• _Selected passage_
Stephen Tableau Stephen Tableau - 26 days ago 15
SQL Question

How to write SQL query that selects distinct pair values for specific criteria?

I'm having trouble formulating a query for the following problem:

For pair values that have a certain score, how do you group them in way that will only return distinct pair values with the best respective scores?

For example, lets say I have a table with the following row values:

(t1,p1,65)
(t1,p2,60)
(t1,p3,20)
(t2,p1,60)
(t2,p2,59)
(t2,p3,15)


The first two columns indicate the pair values and the third column represents the pair score.The best score is
(t1,p1,65)
. Since t1 and p1 are now used, I want to exclude them from further analysis.

The next best score is
(t2,p2,59)
. Even though
(t1,p2)
has a score of 60, I want to exclude it because "t1" has already been used. (
t2,p1)
also has a score of 60, but since p1 is also already used, this pair is excluded.

This results in the distinct pair score values of:

(t1,p1,65)
(t2,p2,59)


Is there any way to generate this result with just a query? I've tried to think of ways of grouping and partitioning the results, but since there has to be some accounting of values already used according to score rank, I'm finding this very difficult to approach.

EDIT:

To generate the data:

with t(t, p, score) as (
(values ('t1','p1',65),
('t1','p2',60),
('t1','p3',20),
('t2','p1',60),
('t2','p2',59),
('t2','p3',15)
))

• _Data supplied_
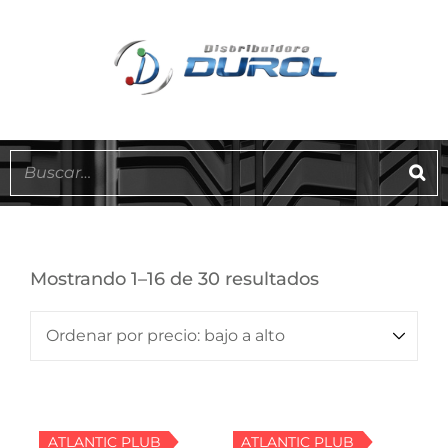
Mostrando 1–16 de 30 resultados
ATLANTIC PLUB
ATLANTIC PLUB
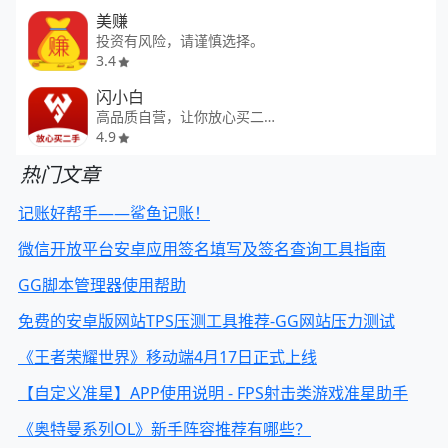
美赚
投资有风险，请谨慎选择。
3.4
闪小白
高品质自营，让你放心买二手
4.9
热门文章
记账好帮手——鲨鱼记账！
微信开放平台安卓应用签名填写及签名查询工具指南
GG脚本管理器使用帮助
免费的安卓版网站TPS压测工具推荐-GG网站压力测试
《王者荣耀世界》移动端4月17日正式上线
【自定义准星】APP使用说明 - FPS射击类游戏准星助手
《奥特曼系列OL》新手阵容推荐有哪些？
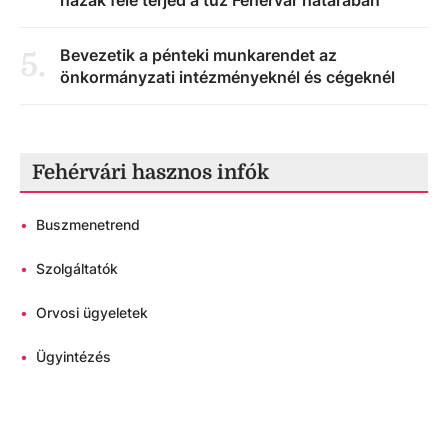
Bevezetik a pénteki munkarendet az
5
.
önkormányzati intézményeknél és cégeknél
Fehérvári hasznos infók
•
Buszmenetrend
•
Szolgáltatók
•
Orvosi ügyeletek
•
Ügyintézés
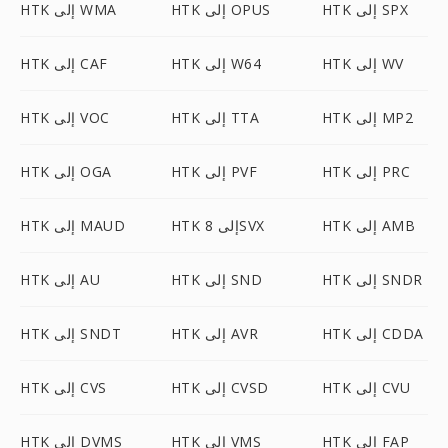
HTK إلى SPX
HTK إلى OPUS
HTK إلى WMA
HTK إلى WV
HTK إلى W64
HTK إلى CAF
HTK إلى MP2
HTK إلى TTA
HTK إلى VOC
HTK إلى PRC
HTK إلى PVF
HTK إلى OGA
HTK إلى AMB
HTK إلى 8SVX
HTK إلى MAUD
HTK إلى SNDR
HTK إلى SND
HTK إلى AU
HTK إلى CDDA
HTK إلى AVR
HTK إلى SNDT
HTK إلى CVU
HTK إلى CVSD
HTK إلى CVS
HTK إلى FAP
HTK إلى VMS
HTK إلى DVMS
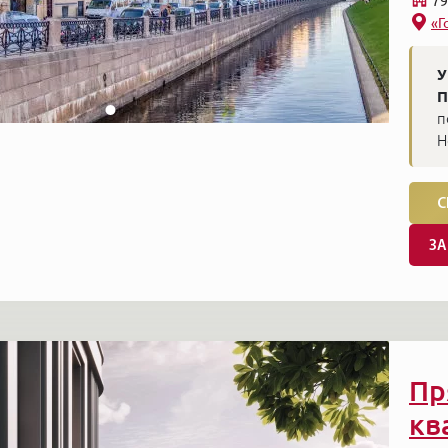
79
«Г
У
П
п
Н
С
ЗА
Пр
кв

• _Work to complete_
(A) In the SQL question, which two rows form the result the poster wants?
(B) In the SQL question, why is the pair (t2,p1) left out of the result even though its score is 60?
(C) Pick up the SQL question after its final line and keep writing.

• _Answers by task_
(A) (t1,p1,65) and (t2,p2,59).

(B) The pair (t2,p1) is left out because p1 was already used by the best-scoring pair, (t1,p1,65). The poster excludes any pair whose values have already been used.

(C)
select t.* from t;

Answer

It is relatively simple using the stored function:

--drop function if exists f();
--drop table if exists t;
create table t(x text,y text, z int);
insert into t values
  ('t1','p1',65),
  ('t1','p2',60),
  ('t1','p3',20),
  ('t2','p1',60),
  ('t2','p2',59),
  ('t2','p3',15)/*,
  ('t3','p1',20),
  ('t3','p2',60),
  ('t3','p3',40)*/;

create function f() returns setof t immutable language plpgsql as $$
declare
  ax text[];
  ay text[];
  r t;
begin
  ax := '{}'; ay := '{}';
  loop
    select * into r
      from t
      where x <> all(ax) and y <> all(ay)
      order by z desc, x, y limit 1;
    exit when not found;
    ax := ax || r.x; ay := ay || r.y;
    return next r;
  end loop;
end $$;

select * from f();
╔════╤════╤════╗
║ x  │ y  │ z  ║
╠════╪════╪════╣
║ t1 │ p1 │ 65 ║
║ t2 │ p2 │ 59 ║
╚════╧════╧════╝

However if uncomment the third bunch of the values the result will be different:

╔════╤════╤════╗
║ x  │ y  │ z  ║
╠════╪════╪════╣
║ t1 │ p1 │ 65 ║
║ t3 │ p2 │ 60 ║
║ t2 │ p3 │ 15 ║
╚════╧════╧════╝

Upd: and the equivalent using recursive CTE on the same test data:

with recursive r as (
  (select x, y, z, array[x] as ax, array[y] as ay from t order by z desc, x, y limit 1)
  union all
  (select t.x, t.y, t.z, r.ax || t.x, r.ay || t.y from t, r 
  where not (t.x = any(r.ax) or t.y = any(r.ay)) 
  order by t.z desc, t.x, t.y limit 1))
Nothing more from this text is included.